Rozwiązaniem tych problemów (a może większej ich części) okazał się ATEM Mini Pro, mikser wideo od firmy Blackmagic Design, tej samej, która firmuje DaVinci Resolve, świetny edytor wideo. Teoretycznie można używać ATEMa jako czegoś w rodzaju "zbiorczej" kamerki internetowej, bo po podłączeniu do komputera przez złącze USB, tak właśnie jest widziane to urządzenie. A piszę o "zbiorczości", bo do ATEMa Mini Pro podłączymy cztery urządzenia nadające sygnał HDMI i będziemy mogli się między tymi źródłami przełączać. Dodatkowo mamy do dyspozycji także dwa osobne wejścia audio (mikrofonowe lub liniowe).

ATEMa, jako kamerkę, można sobie dodać w OBS-ie i już da się nagrywać lub streamować. Ale mnie nie chodziło o to, żeby tylko spiąć ATEMem kilka źródeł wideo, tylko żeby praktycznie uniezależnić się od komputera. W wersji Pro ATEMa da się tak zrobić, trzeba tylko podpiąć urządzenie kablem sieciowym do routera i w załączonym oprogramowaniu skonfigurować połączenie z serwisem YouTube (lub innym, na którym chce się robić live'y). Od tego momentu naciśnięcie przycisku On Air w ATEMie rozpoczyna streamowanie i nie trzeba mieć nawet włączonego komputera, choć - naturalnie - jeśli chce się choćby nadzorować czat, warto z komputera korzystać. Niemniej, wszystko tak naprawdę dzieje się wewnątrz malutkiego pudełka z logo Blackmagic Design.

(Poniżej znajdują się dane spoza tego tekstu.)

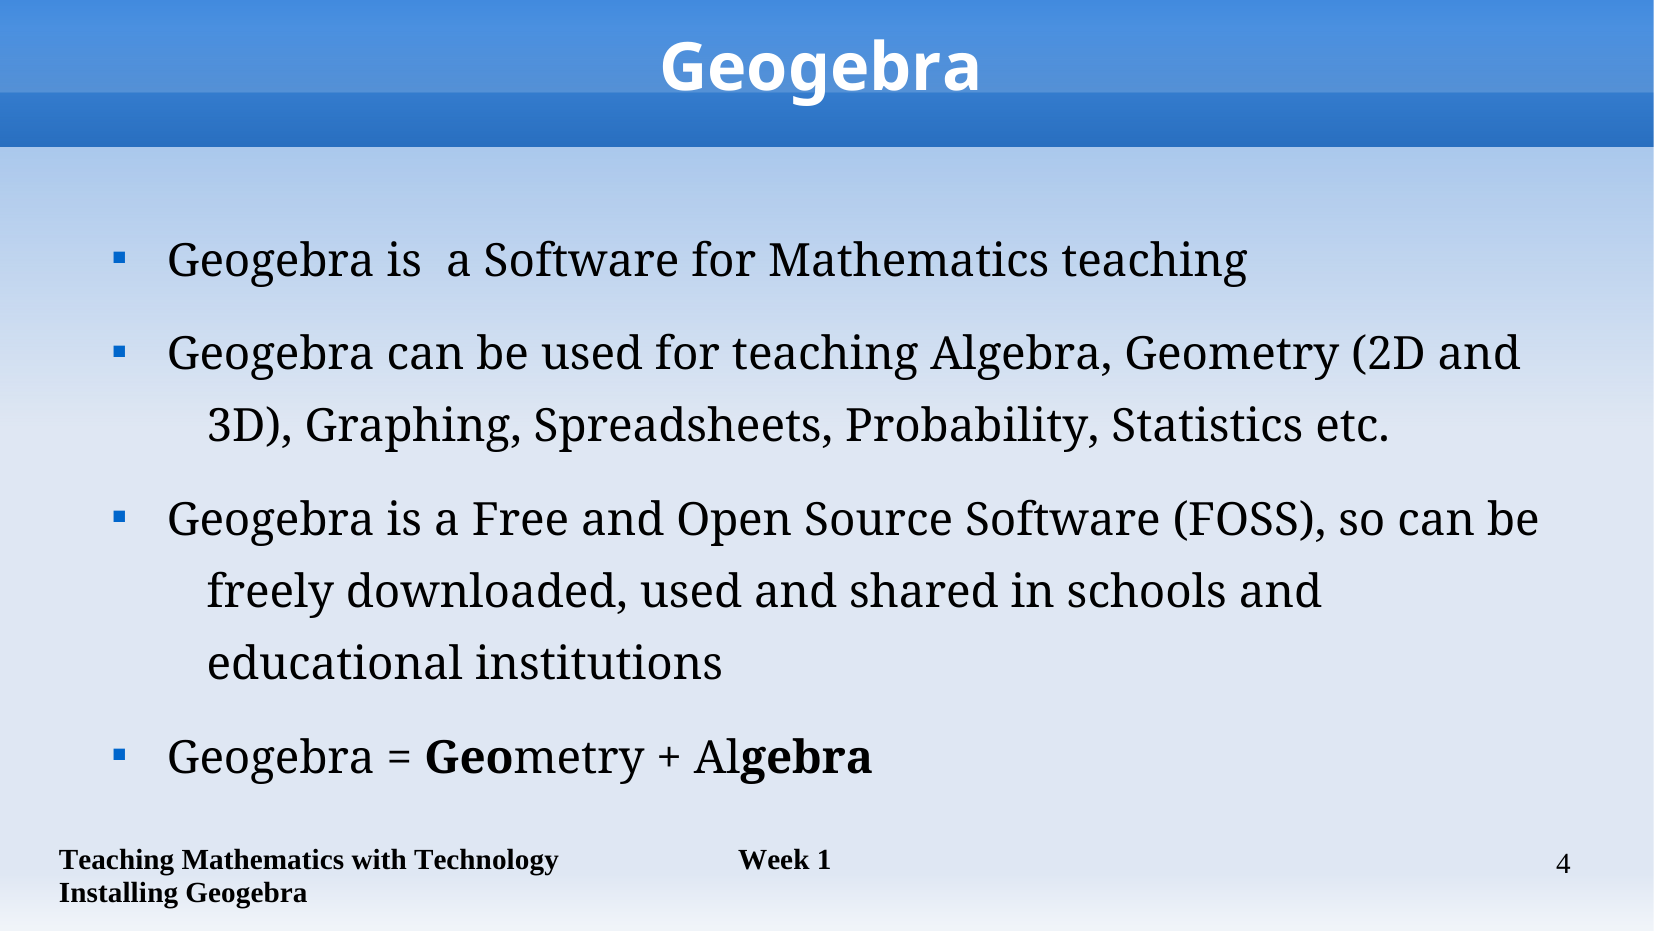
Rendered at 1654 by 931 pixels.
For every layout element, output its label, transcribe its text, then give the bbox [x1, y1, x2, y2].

list Geogebra is a Software for Mathematics teaching Geogebra can be used for teaching Algebra, Geometry (2D and 3D), Graphing, Spreadsheets, Probability, Statistics etc. Geogebra is a Free and Open Source Software (FOSS), so can be freely downloaded, used and shared in schools and educational institutions Geogebra = Geometry + Algebra [82, 217, 1571, 832]
picture [0, 0, 1654, 931]
title Geogebra [76, 0, 1565, 143]
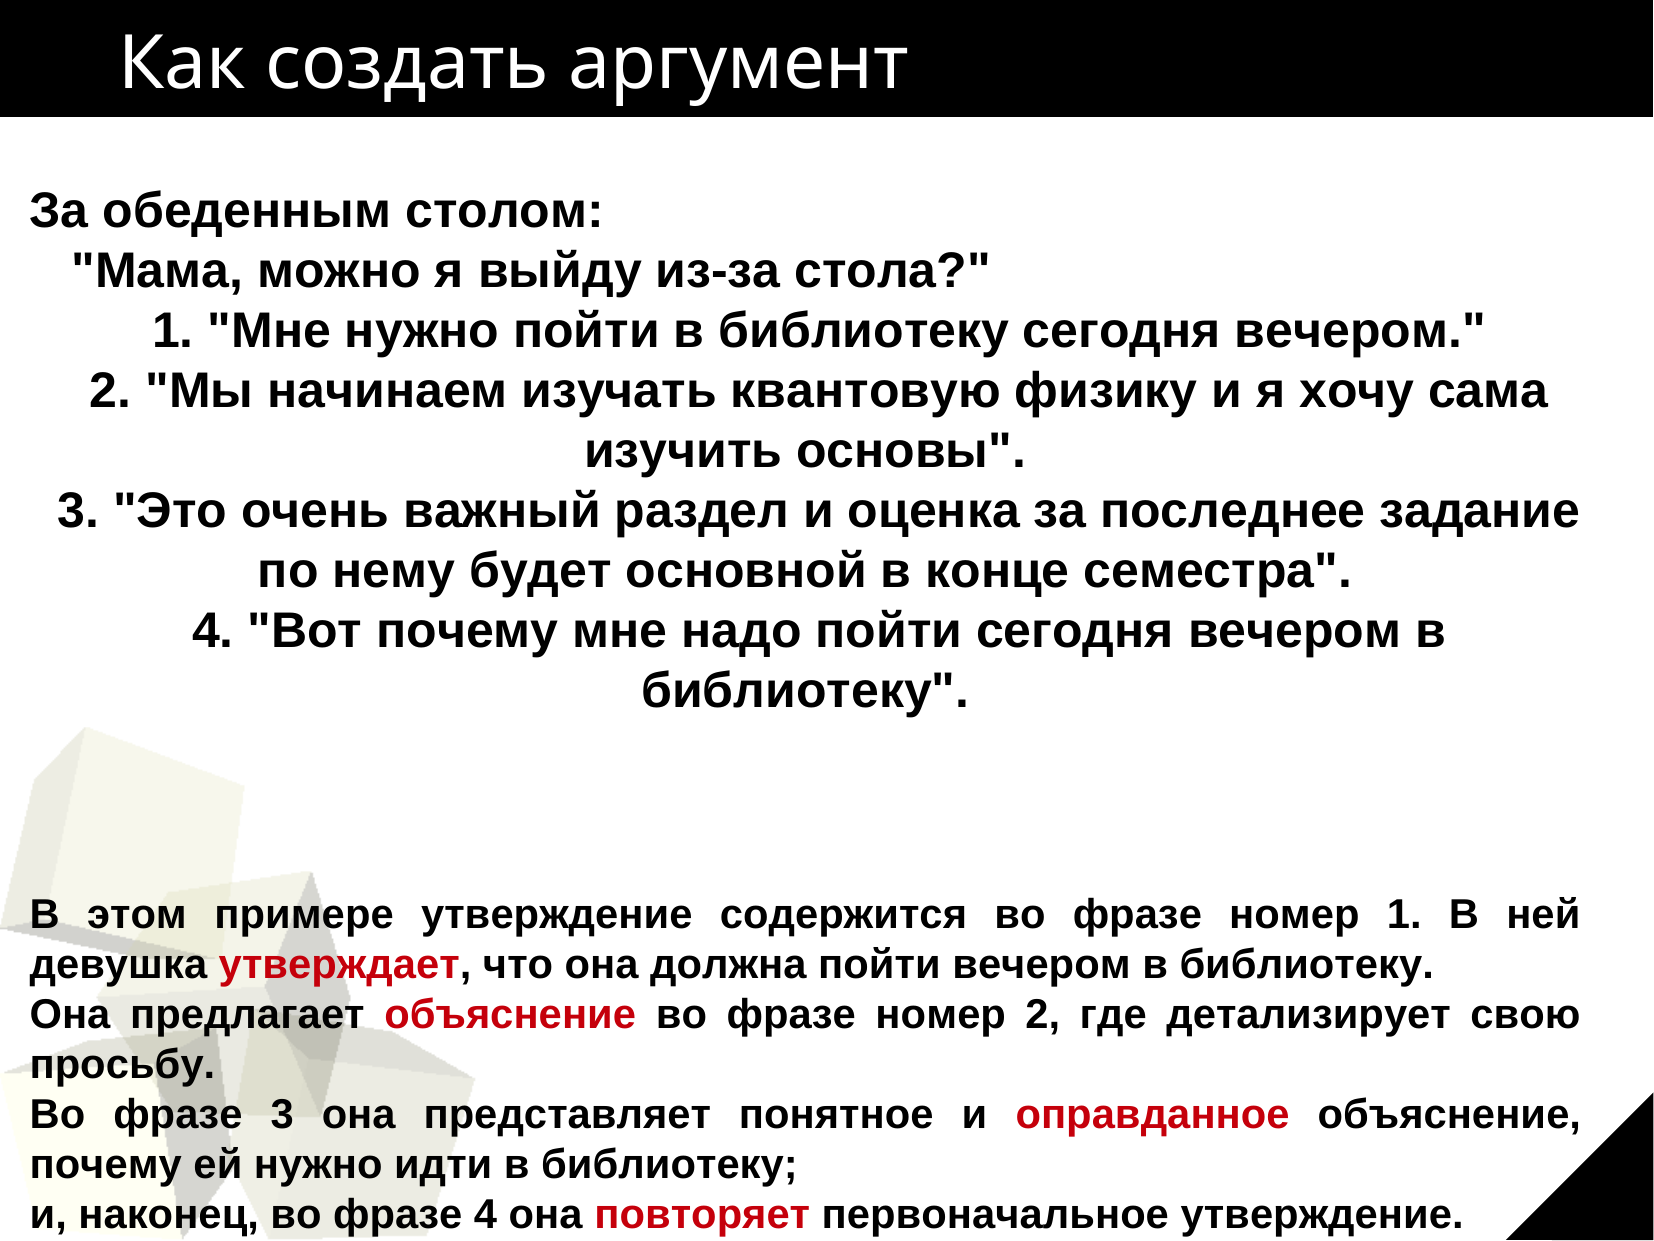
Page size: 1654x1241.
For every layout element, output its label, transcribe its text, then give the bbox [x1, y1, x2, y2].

Życie to życie - nie zawsze chce biec po naszej myśli, zatem zanim przystąpiłem do trzeciego live'a, musiałem rozwiązać kilka problemów.

Problem nr 1 - audio

Najważniejszym problemem był dźwięk, a zwłaszcza jego monitoring, o czym dość szczegółowo pisałem parę dni temu. Mam zasadniczo dwa źródła dźwięku - RødeCaster z podłączonymi mikrofonami oraz komputer stacjonarny, z którego potrzebuję dźwięku z programów audio (prezentacje działania wtyczek czy obróbki). Drugi live pokazał, że to kłopotliwe rozwiązanie - żeby słyszeć konkretne źródło, musiałem zmieniać słuchawki i mikrofony (i tak dobrze, że nie musiałem się przepinać). Docelowo chciałem zatem mieć wszystko wpięte do ATEMa i słuchać dźwięku już po połączeniu, w samym mikserze. I ten problem okazał się najtrudniejszy do uzyskania, a to z tego powodu, że z niewiadomych* dla mnie przyczyn ATEM Mini Pro pozbawiony jest czegoś tak oczywistego, jak gniazdko słuchawkowe. Serio. Nie da się tutaj monitorować audio, które wychodzi z miksera. Musiałem użyć podstępu.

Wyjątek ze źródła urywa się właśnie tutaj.